Please help! I am desparate. I have been doing salt water set up for 6 years and have never had this issue. About 4 months ago made the leap and got a 95 gal tank for reef set up. Went with live rock and sand, sump, started to cycle...after afew weeks added my crabs and my snails. My past experisance waswith saltwater fish only, 40 gal and had done well. 
So before starting with my easy coral put in a damsel who did well. My local AFS allows you to return when fish get to large or if you decide to go another direction, so I brought them back, and went with a small yellow tang. He had been eating at the AFS for several days, they date the arrival day and time, and segregate in the store, so that you know. They also feed once before you take home, just to be sure.
I drip acclmate, and all looked well, but he died after 48 hours. Tested water..
salinity 1.024
PH 8.2-8.3
calcium 450
ammonia 0
nitrates 0 
nitrites 0
Phos normal

bought a urchin, he is doing wonderfully. Bought a coral banded butterfly fish, and another sm yellow tang, same results. within 72 hours both were dead.
This time I took my water into the LFS andtold them the issues I have been having..they found the same results with my water that I did, so testing kit is not off.
I have done business with this store for years, they felt so badly the sent me home with 2 more fish, and GARENTEED THEM FOR 30 DAYS!! Who does that?? But they guy knows me, and knows how I keep my tanks, he is at a loss as to why this might be happening.
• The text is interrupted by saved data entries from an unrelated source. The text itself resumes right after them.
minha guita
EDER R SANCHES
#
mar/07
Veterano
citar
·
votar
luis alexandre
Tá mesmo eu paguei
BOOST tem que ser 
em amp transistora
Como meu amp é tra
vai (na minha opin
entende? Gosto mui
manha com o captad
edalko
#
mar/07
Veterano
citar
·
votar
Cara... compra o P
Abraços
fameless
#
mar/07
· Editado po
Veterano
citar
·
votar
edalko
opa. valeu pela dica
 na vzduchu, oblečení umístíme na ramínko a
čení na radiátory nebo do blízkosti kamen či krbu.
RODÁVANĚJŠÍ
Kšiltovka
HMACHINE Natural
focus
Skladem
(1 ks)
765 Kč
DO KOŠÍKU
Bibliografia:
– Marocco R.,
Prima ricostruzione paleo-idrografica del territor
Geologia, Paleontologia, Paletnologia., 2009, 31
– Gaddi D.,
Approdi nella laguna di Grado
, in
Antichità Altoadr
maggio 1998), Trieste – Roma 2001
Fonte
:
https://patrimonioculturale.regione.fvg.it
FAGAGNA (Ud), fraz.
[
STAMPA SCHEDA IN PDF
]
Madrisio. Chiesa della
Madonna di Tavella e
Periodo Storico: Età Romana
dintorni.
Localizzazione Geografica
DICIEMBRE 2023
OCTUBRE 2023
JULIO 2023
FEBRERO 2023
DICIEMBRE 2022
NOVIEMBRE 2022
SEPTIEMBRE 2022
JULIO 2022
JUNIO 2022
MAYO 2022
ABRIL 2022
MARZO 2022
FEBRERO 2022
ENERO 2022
I use RO/DI water only, water changes monthly, and...the 40 gal is doing FINE.
The crabs, snails, urchin and red and blue mushrooms in the 95 are thriving. The only fish that have not died in that tank are the damsals that I returned.
Well we are 48 hours in, and both fish are dead. I am devestated and posting online at the age of 42 for the first time in my life. I am at a total loss, and the LFS willk be too I am sure. I can see no parasites, and am looking for Ideas. help. anyone?


----------



## kitten_penang (Mar 26, 2008)

ask the lfs what salinity and ph he is keeping the fish in. my tank is at 1.023 but the 2 fish from different fish stores came from a 1.020 and 1.021 respectively. test the ph in the lfs tank coz it could be due to ph shock, not common but deadly in some instances.when using a hydro meter take both the temp and salinity. as salinity levels differ in different temps.1.024 could easily got to 1.025 or higher through condensation.


----------



## Reefing Madness (Jun 26, 2011)

All your numbers are fine and down the line.
How are you drip acclimating your fish? Using a bucket to dump them in when you get them home? Keeping them in the bag? It sounds like they are not acclimating to your tank water. Drip acclimation done correctly should take several hours at a drip rate of 2-3 drips per second. Are they put into the tank with the lights on? Lets try not to shock the crap outta them, I'm sure your lights are much stronger than at the LFS.
As a precaution, you could try to QT them when you get them home.
http://www.aquacon.com/acclimation.html


----------



## onefish2fish (Jul 22, 2008)

QT all new fish and keep your display fishless for 3 months. the lack of a fish host will hopefully allow any parasites to die off that are within your system.


----------